WASHINGTON — House Republicans on Wednesday blamed immigration at the southern border for an increasing number of fentanyl deaths, stepping up their criticisms of Biden administration policies and calling for stricter regulations and more surveillance at the border.

During a hearing by the House Judiciary Subcommittee on Crime and Federal Government Surveillance, Chairman Andy Biggs, R-Ariz.. and other lawmakers zeroed in on the role of Mexican cartels and Chinese manufacturers in counterfeit drug trafficking.

“Last year, we seized about 700 pounds of fentanyl” along the Arizona border, Biggs said. “That’s enough to kill everyone in Arizona 21 times, or half the population of the United States. The majority of that was encountered in the field, being backpacked across the border.”

The committee directed a number of national security questions to Derek Maltz, who worked with the Special Operations Division at the Drug Enforcement Administration. Maltz, who retired after 28 years with the agency, said he gained significant knowledge of Mexican cartels during his tenure with the DEA.

He stressed this is not the same drug crisis as 10 years ago or in the 1990s. Instead, Maltz labeled fentanyl as a national security crisis.

“The president should immediately declare a national security and public health emergency,” Maltz said. “They [the cartels] need to be held accountable, even if it means using our U.S. military.” He noted that the cartels are “killing more Americans than any terrorist organization,” including Al Qaeda and ISIS.

During a separate oversight hearing Wednesday, Attorney General Merrick Garland also was asked about what the administration was doing to prevent fentanyl from entering the country.

“We have a huge epidemic of [a] fentanyl problem created by intentional acts by the cartels,” Garland told the Senate Judiciary Committee. “We are doing everything we can within our resources to fight that.”

Although House Democrats tried to avoid conflating migration across the southern border with the problem, Rep. Sheila Jackson Lee, D-Texas, condemned the Trump administration’s focus on building a wall across the southern border while a fentanyl crisis exploded throughout the United States.

Jackson Lee praised the Biden administration’s recent collaboration with the Mexican government, which aims to stop people in China and India from creating chemical precursors to fentanyl and sending them to Mexican cartels.

“The Biden administration and Congress have both taken decisive steps to address the scourge and disrupt the supply chain of fentanyl,” Jackson Lee said. “We are giving them the resources they need to be the Superman, Batman and the mighty man.”

Jackson Lee said the Biden administration invested in advanced inspection technology to help detect fentanyl at the border in this year’s spending bill.

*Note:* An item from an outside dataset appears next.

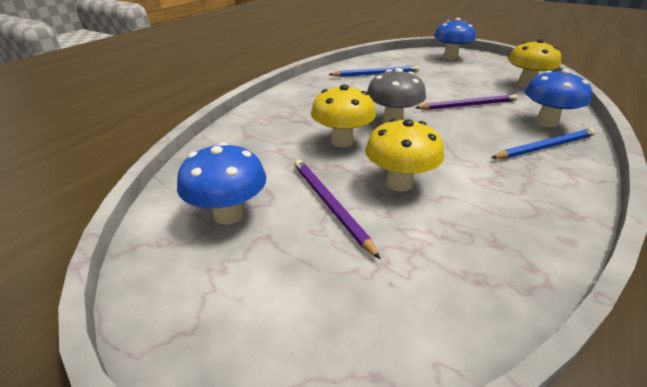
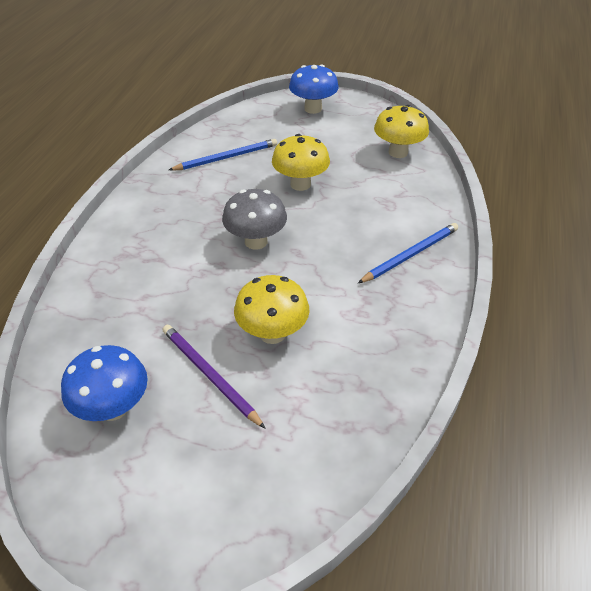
camera: 15 degrees left, 10 degrees up
yellow mushroom [311,85,376,147] -> yellow mushroom moved to [272,134,330,191]
purple pencil [415,94,518,110] -> none
blue mushroom [525,69,592,127] -> none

She emphasized the importance of education in ending the fentanyl crisis in the United States. She said she intends to introduce a bill that provides funding for teachers to give lessons about adverse effects of drugs.

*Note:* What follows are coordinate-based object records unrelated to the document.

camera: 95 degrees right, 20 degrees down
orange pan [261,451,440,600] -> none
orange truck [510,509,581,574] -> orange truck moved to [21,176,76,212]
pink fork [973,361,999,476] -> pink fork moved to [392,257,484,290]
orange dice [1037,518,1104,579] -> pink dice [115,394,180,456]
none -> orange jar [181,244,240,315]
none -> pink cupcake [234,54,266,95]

She added a particular need exists to raise awareness of the dangers of fake prescription pills, noting that the cartels have mastered creating fake bills that resemble prescription oxycontin.

“We can disrupt the flow of things and also reduce the demand [for counterfeit pills,” Jackson Lee said. “For far too long, this country has chosen the wrong approach for parents, families and communities. Addiction treatment is a difficult and challenging path that impacts all of our communities.”

Some of the most gut-wrenching testimony came from Erin Rachwal, of Wisconsin, who lost her son to fentanyl poisoning in his freshman year of college.

“Fentanyl is now the leading cause of death in the United States for people ages 18 to 45, and it’s only getting younger,” Rachwal said. “These are the ages when young adults like Logan should be thriving and excelling. But, instead, thousands of them are dying. Death leaves no opportunity to recover.”

Rachwal is a licensed clinical therapist and runs the Love, Logan Foundation, a nonprofit named for her son that aims to increase support and education about fentanyl and end stigma around mental health and drug addiction.

She encouraged Congress to pursue education campaigns to combat the opioid crisis. Rachwal said she met with 120 young children Tuesday as part of an education initiative, and 98% of them hadn’t heard about fentanyl or Narcan, the brand name of a drug containing naloxone that can be used to treat overdoses.

Maltz said families like the Rachwal’s should not be using their own money to erect billboard messages and travel to raise awareness.

“Protecting kids must be number one,” he said, arguing that social media and other tools should be harnessed to reach children. “You have to keep seeing if the death rate has slowed down. And if not, you have to change.”